* **Problem to solve**:
Go over the entries and report the lines where the word "اصطکاک" occurs.

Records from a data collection
——————————

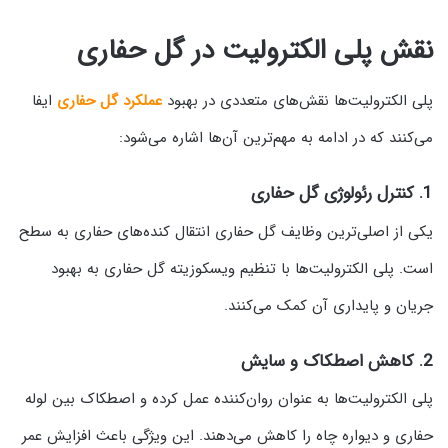
نقش پلی الکترولیت در گل حفاری
پلی الکترولیت‌ها نقش‌های متعددی در بهبود
عملکرد گل حفاری
ایفا
می‌کنند که در ادامه به مهم‌ترین آن‌ها اشاره می‌شود:
1. کنترل رئولوژی گل حفاری
یکی از اصلی‌ترین وظایف گل حفاری انتقال کنده‌های حفاری به سطح
است. پلی الکترولیت‌ها با تنظیم ویسکوزیته گل حفاری به بهبود
جریان و پایداری آن کمک می‌کنند.
2. کاهش اصطکاک و سایش
پلی الکترولیت‌ها به عنوان روان‌کننده عمل کرده و اصطکاک بین لوله
حفاری و دیواره چاه را کاهش می‌دهند. این ویژگی باعث افزایش عمر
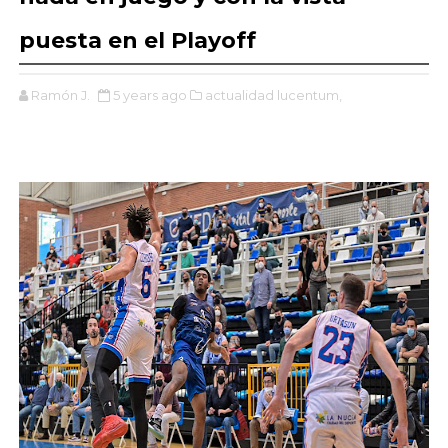
puesta en el Playoff
Ramón J.
5 years ago
actualidad lucentum,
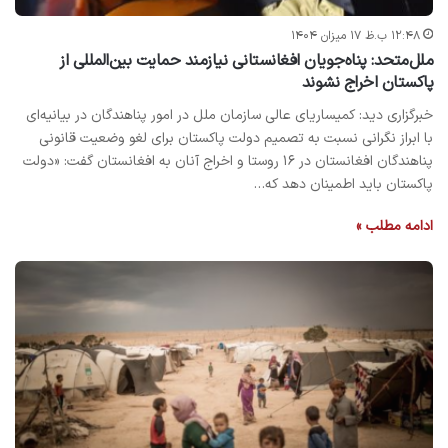
۱۲:۴۸ ب.ظ ۱۷ میزان ۱۴۰۴
ملل‌متحد: پناه‌جویان افغانستانی نیازمند حمایت بین‌المللی از
پاکستان اخراج نشوند
خبرگزاری دید: کمیساریای عالی سازمان ملل در امور پناهندگان در بیانیه‌ای
با ابراز نگرانی نسبت به تصمیم دولت پاکستان برای لغو وضعیت قانونی
پناهندگان افغانستان در ۱۶ روستا و اخراج آنان به افغانستان گفت: «دولت
پاکستان باید اطمینان دهد که…
ادامه مطلب »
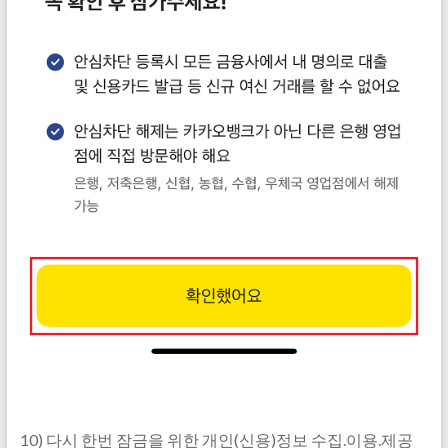
10) 다시 한번 잠금을 위한 개인(신용)정보 수집.이용.제공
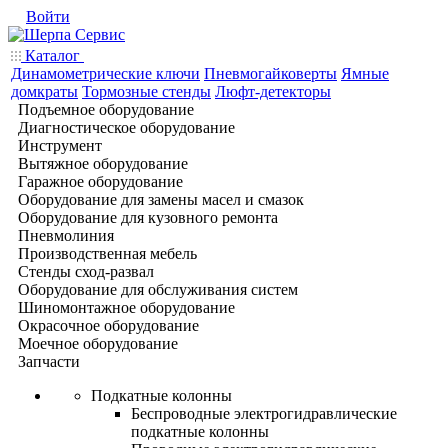
Войти
Каталог
Динамометрические ключи
Пневмогайковерты
Ямные
домкраты
Тормозные стенды
Люфт-детекторы
Подъемное оборудование
Диагностическое оборудование
Инструмент
Вытяжное оборудование
Гаражное оборудование
Оборудование для замены масел и смазок
Оборудование для кузовного ремонта
Пневмолиния
Производственная мебель
Стенды сход-развал
Оборудование для обслуживания систем
Шиномонтажное оборудование
Окрасочное оборудование
Моечное оборудование
Запчасти
Подкатные колонны
Беспроводные электрогидравлические
подкатные колонны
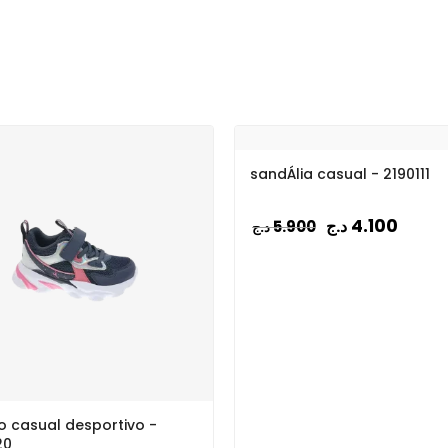
sandÁlia casual - 2190111
4.100
د.ج
5.900
د.ج
 casual desportivo -
20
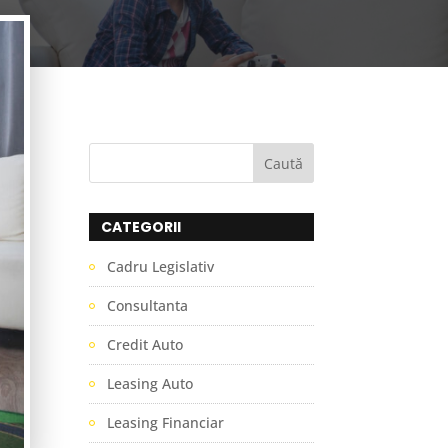
CATEGORII
Cadru Legislativ
Consultanta
Credit Auto
Leasing Auto
Leasing Financiar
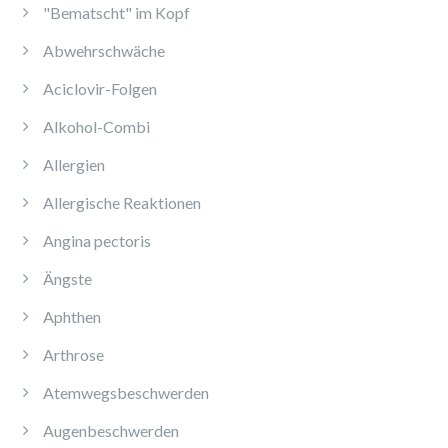
"Bematscht" im Kopf
Abwehrschwäche
Aciclovir-Folgen
Alkohol-Combi
Allergien
Allergische Reaktionen
Angina pectoris
Ängste
Aphthen
Arthrose
Atemwegsbeschwerden
Augenbeschwerden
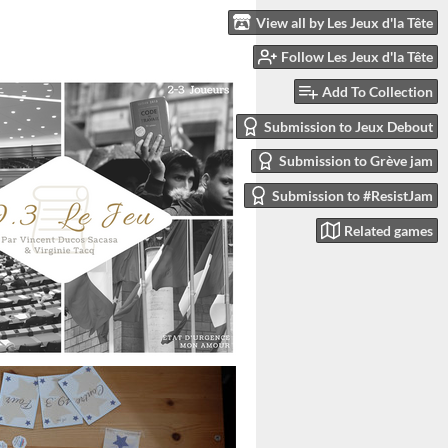
View all by Les Jeux d'la Tête
Follow Les Jeux d'la Tête
Add To Collection
Submission to Jeux Debout
Submission to Grève jam
Submission to #ResistJam
Related games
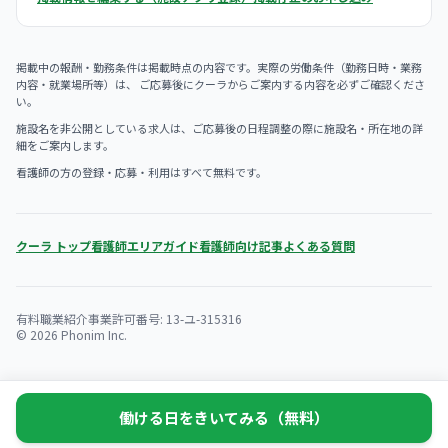
掲載中の報酬・勤務条件は掲載時点の内容です。実際の労働条件（勤務日時・業務
内容・就業場所等）は、 ご応募後にクーラからご案内する内容を必ずご確認くださ
い。
施設名を非公開としている求人は、ご応募後の日程調整の際に施設名・所在地の詳
細をご案内します。
看護師の方の登録・応募・利用はすべて無料です。
クーラ トップ
看護師エリアガイド
看護師向け記事
よくある質問
有料職業紹介事業許可番号: 13-ユ-315316
© 2026 Phonim Inc.
働ける日をきいてみる（無料）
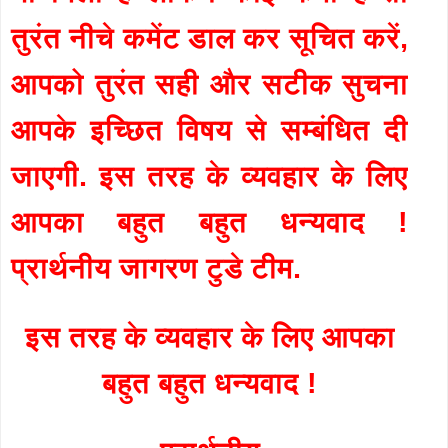
तुरंत नीचे कमेंट डाल कर सूचित करें,
आपको तुरंत सही और सटीक सुचना
आपके इच्छित विषय से सम्बंधित दी
जाएगी. इस तरह के व्यवहार के लिए
आपका बहुत बहुत धन्यवाद !
प्रार्थनीय जागरण टुडे टीम.
इस तरह के व्यवहार के लिए आपका
बहुत बहुत धन्यवाद !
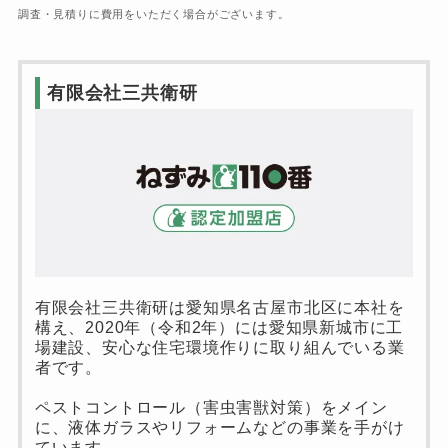
調査・見積りに費用をいただく場合がございます。
有限会社三共衛研
有限会社三共衛研は愛知県名古屋市北区に本社を
構え、2020年（令和2年）には愛知県新城市に工
場建設、安心な住宅環境作りに取り組んでいる業
者です。
ペストコントロール（害虫害獣対策）をメイン
に、液体ガラスやリフォームなどの事業を手がけ
ています。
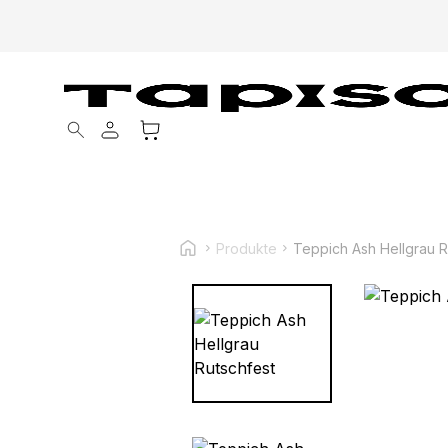
Products search
Produkte
Teppich Ash Hellgrau R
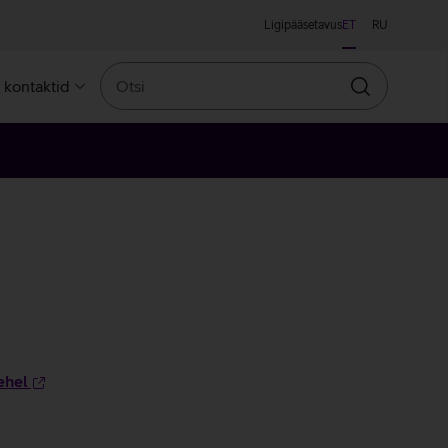
Ligipääsetavus
ET
RU
Otsi
a kontaktid
Otsin
ehel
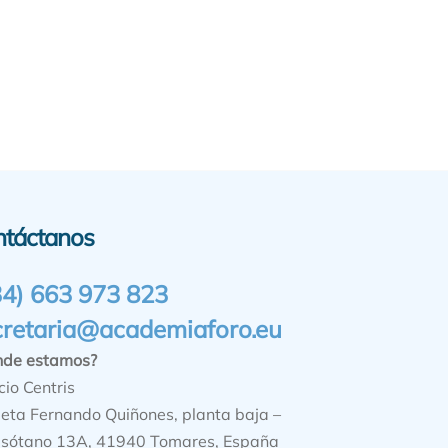
ntáctanos
34) 663 973 823
cretaria@academiaforo.eu
nde estamos?
cio Centris
ieta Fernando Quiñones, planta baja –
sótano 13A, 41940 Tomares, España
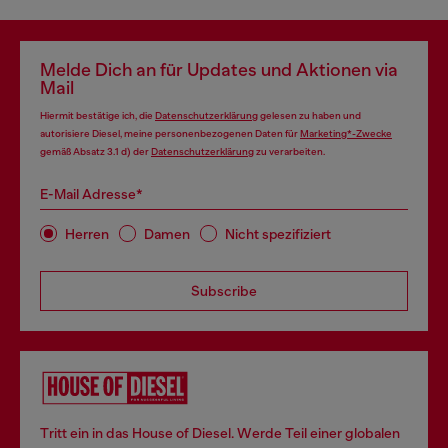
Melde Dich an für Updates und Aktionen via
Mail
Hiermit bestätige ich, die
Datenschutzerklärung
gelesen zu haben und
autorisiere Diesel, meine personenbezogenen Daten für
Marketing*-Zwecke
gemäß Absatz 3.1 d) der
Datenschutzerklärung
zu verarbeiten.
E-Mail Adresse*
Herren
Damen
Nicht spezifiziert
Subscribe
Tritt ein in das House of Diesel. Werde Teil einer globalen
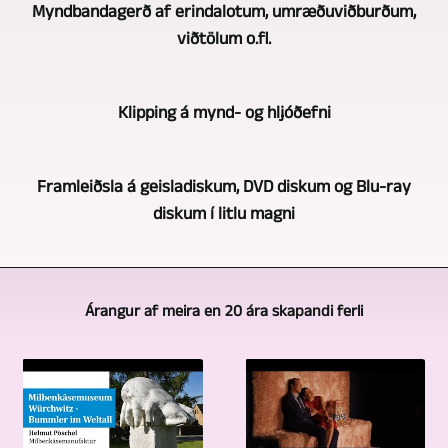
myndbandsupptöku
upp
Myndbandagerð af erindalotum, umræðuviðburðum,
þessu
leikhússýninga,
á
viðtölum o.fl.
sviði
tónleika,
myndbandsupptöku
getum
upplestra
með
Við
við
o.fl.
Klipping á mynd- og hljóðefni
nokkrum
notum
líka
notum
myndavélum
líka
byggt
við
Að
á
margar
á
Framleiðsla á geisladiskum, DVD diskum og Blu-ray
náttúrulega
sjálfsögðu
sama
myndavélar
mikilli
diskum í litlu magni
fjölmyndavélaaðferðina.
er
tíma.
til
reynslu
Fjölmyndavélaupptakan
bara
Fyrir
að
sem
Við
gerir
hálf
slíka
taka
byggir
getum
það
baráttan
framleiðslu
upp
Árangur af meira en 20 ára skapandi ferli
á
boðið
mögulegt
að
notum
viðtöl,
margra
þér
að
taka
við
hringborð,
ára
framleiðslu
fanga
upp
myndavélar
umræðuviðburði
starfsemi.
á
mörg
atburði,
af
o.s.frv.
Í
geisladiskum,
svæði
tónleika,
sömu
Ef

——————————

* **Response box**:
2. کاهش اصطکاک و سایش
پلی الکترولیت‌ها به عنوان روان‌کننده عمل کرده و اصطکاک بین لوله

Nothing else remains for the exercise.